Çoğu zaman bizim mahalleden şuna benzer laflar duyarız; fıkıh bugün bizim meselelerimizi halledemez. Çünkü fıkıh katı ve donuk hükümler demektir, statiktir, hayat ise dinamiktir, sürekli değişir. Fıkıh bize bilime ve sosyal hayatın gerçekliklerine uymayan hükümler dayatır. O halde meselelerimizin çözümünü fıkıhtan beklememeliyiz.
Bunlar modern dünyadan etkilenen Müslümanların zanlarıdır.
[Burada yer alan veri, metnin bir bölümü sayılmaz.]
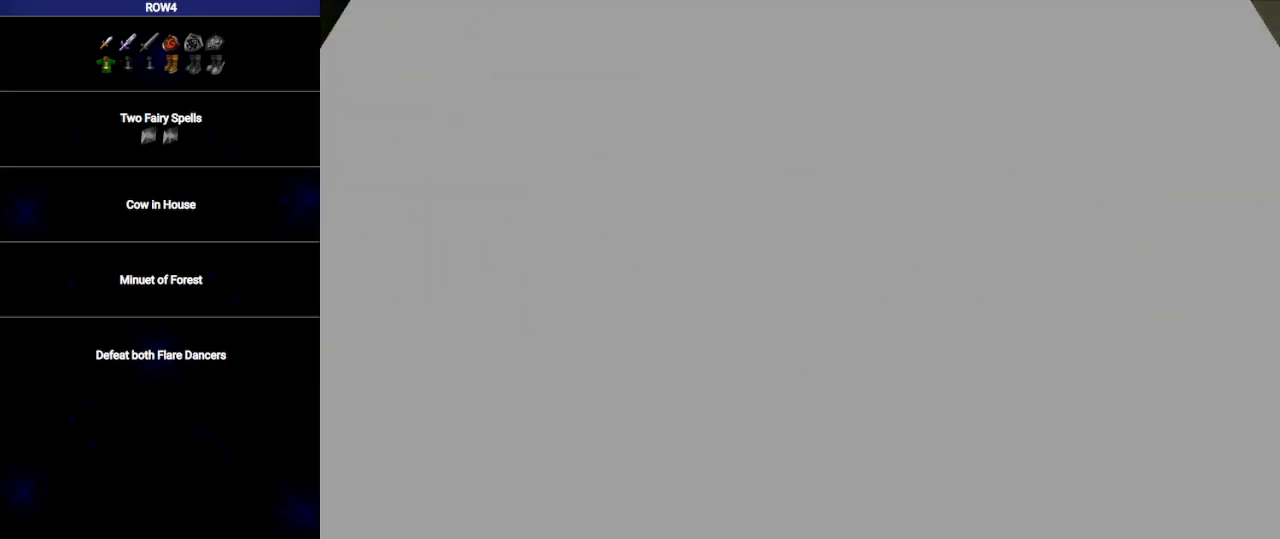
{"buttons": [], "left_stick": "up", "right_stick": "center", "events": []}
Bir de batıni düşüncelerin söyledikleri vardır: Fıkıh katıdır, maddidir. Dairesini çok dar tutar. Gönle, duygulara, hatta maneviyata sonuna kadar yer vermez. Ödüllendirmekten çok cezalandırır. Kalpten çok amele bakar. Oysa Allah’ın rahmeti çok geniştir, Allah diyen herkesi kuşatır. Önemli olan amel değil kalptir, sevgidir. Allah’ı zikretmeye, tasavvur etmeye, O’nunla iletişim kurup hemhal olmaya sınır konamaz. Herkes O’nu nasıl biliyorsa O öyledir.
Birincinin devamı sayabileceğimiz bir üçüncü retorik daha vardır ki, o da gelenek diye bir kategoriye takılır ve ona atıp durur; fıkıh gelenek demektir. Gelenek ise yanlışlarla, günü geçmiş bilgilerle doludur. İslam budur diye geleneğe tutunmak Müslümanları geri götürür. Eski bilgilerle bugün için hiçbir derdimize çare bulamayız. İslam’ı doğru anlamış olamayız.
Bu görüşlere haklı dedirtecek karşı düşünce ve uygulamalar yok değildir. Her hangi bir fıkıh ya da tefsir kitabında vaktiyle yazılmış her şeyi değişmez din ve sabit fıkıh olarak anlayan ve onlara değişmez din diye tutunan avami anlayışlar tabii ki, vardır ve bu da işi zorlaştırmaktadır. Onlar da kendilerini şöyle haklıya çıkarırlar: Geçmiş ulema görüşlerini dinin ne olduğunu anlatmak için dillendirmişlerdir. Din her şeyi bilen ve her şeye kadir olan Allah’ın koyduğu nizam ise ona ve ondan anlaşılanlara nasıl itiraz edebilirsiniz?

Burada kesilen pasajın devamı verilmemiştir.